Der Unterschied besteht darin, dass die Ausgabe jetzt ausgefeilter ist und in einer zusammenhängenden und schönen Sprache ausgedrückt wird. Das ist sicherlich ein Fortschritt, aber kein echter Durchbruch.
Außerdem kann es irreführend sein, weil eine natürlich wirkende Sprache die Menschen dazu verleitet anzunehmen, dass sie mit einem intelligenten Wesen kommunizieren. Das kann ein schlimmer Fehler sein, fürchte ich.
Was ist eigentlich Intelligenz?
Linde: Ich stimme vollkommen zu, dass die heutige künstliche Intelligenz sich sehr stark von der Funktionsweise des menschlichen Gehirns unterscheidet. Und wir sind uns auch einig, dass Sprachmodelle keine Wesen mit eigenem Bewusstsein sind, wenn du das meinst mit dem Ausdruck "Sie verstehen, was sie tun".
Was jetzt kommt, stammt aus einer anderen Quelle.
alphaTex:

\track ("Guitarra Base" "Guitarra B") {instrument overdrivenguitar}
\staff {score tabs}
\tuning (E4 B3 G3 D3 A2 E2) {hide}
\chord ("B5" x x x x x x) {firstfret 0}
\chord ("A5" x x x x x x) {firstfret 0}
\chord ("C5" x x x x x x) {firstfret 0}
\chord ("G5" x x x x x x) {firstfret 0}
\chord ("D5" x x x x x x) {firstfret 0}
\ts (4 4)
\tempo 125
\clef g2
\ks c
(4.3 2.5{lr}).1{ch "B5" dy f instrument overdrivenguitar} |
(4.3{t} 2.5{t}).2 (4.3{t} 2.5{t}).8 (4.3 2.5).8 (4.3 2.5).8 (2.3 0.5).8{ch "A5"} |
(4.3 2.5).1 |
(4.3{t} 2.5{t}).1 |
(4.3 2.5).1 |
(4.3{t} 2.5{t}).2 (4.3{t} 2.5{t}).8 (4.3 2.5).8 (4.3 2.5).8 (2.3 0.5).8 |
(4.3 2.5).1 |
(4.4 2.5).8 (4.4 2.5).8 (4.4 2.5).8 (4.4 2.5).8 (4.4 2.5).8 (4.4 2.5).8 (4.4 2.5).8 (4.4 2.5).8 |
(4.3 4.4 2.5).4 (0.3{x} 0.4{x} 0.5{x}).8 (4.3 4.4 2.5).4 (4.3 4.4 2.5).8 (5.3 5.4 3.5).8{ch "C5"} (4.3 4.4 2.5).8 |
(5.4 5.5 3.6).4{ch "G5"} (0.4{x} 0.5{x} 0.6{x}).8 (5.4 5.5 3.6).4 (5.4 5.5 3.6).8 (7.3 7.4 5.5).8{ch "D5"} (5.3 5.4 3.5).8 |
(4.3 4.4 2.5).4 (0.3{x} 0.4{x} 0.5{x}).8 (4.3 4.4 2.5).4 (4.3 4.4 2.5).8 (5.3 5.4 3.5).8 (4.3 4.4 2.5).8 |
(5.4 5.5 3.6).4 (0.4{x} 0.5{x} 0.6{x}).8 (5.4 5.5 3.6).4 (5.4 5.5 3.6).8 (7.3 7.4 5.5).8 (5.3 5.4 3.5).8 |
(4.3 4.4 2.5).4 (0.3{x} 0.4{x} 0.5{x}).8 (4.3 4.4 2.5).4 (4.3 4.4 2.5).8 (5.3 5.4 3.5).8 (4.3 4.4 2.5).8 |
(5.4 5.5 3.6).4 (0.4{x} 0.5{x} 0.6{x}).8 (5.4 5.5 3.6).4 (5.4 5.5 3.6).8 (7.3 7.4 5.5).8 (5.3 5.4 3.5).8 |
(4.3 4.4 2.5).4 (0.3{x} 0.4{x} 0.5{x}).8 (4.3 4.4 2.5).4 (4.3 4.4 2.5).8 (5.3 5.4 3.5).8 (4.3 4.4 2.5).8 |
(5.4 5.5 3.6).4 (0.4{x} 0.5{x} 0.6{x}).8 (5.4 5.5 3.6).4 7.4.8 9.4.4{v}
Aber meiner Ansicht nach ist keine dieser beiden Bedingungen unbedingt notwendig, damit ein System als intelligent gelten kann. Ich denke, die Intelligenz eines Menschen, eines Tieres oder einer Maschine kann nur gemäß seines äußeren Verhaltens bewertet werden und nicht anhand seiner inneren Funktionsweise. Vielleicht sind wir also einfach anderer Meinung über die Definition des Begriffs "Intelligenz". Also – was ist deiner Meinung nach Intelligenz?
Muresan: Das ist eine schwierige Frage! Das Problem mit diesem Begriff ist, dass er in verschiedenen Zusammenhängen auf viele Arten verwendet wurde, und es keinen Konsens über seine Definition gibt.
In einem breiteren Sinne betrachte ich Intelligenz als die Fähigkeit eines Organismus, die Welt wahrzunehmen, mentale Modelle davon zu erstellen – also sie zu verstehen – und in der Lage zu sein, neue Regeln abzuleiten und Vorhersagen zu treffen, um die Anpassung des Organismus an seine Umgebung zu erhöhen. Natürlich muss man nach dieser Definition viele Tiere, insbesondere Säugetiere, als intelligent ansehen.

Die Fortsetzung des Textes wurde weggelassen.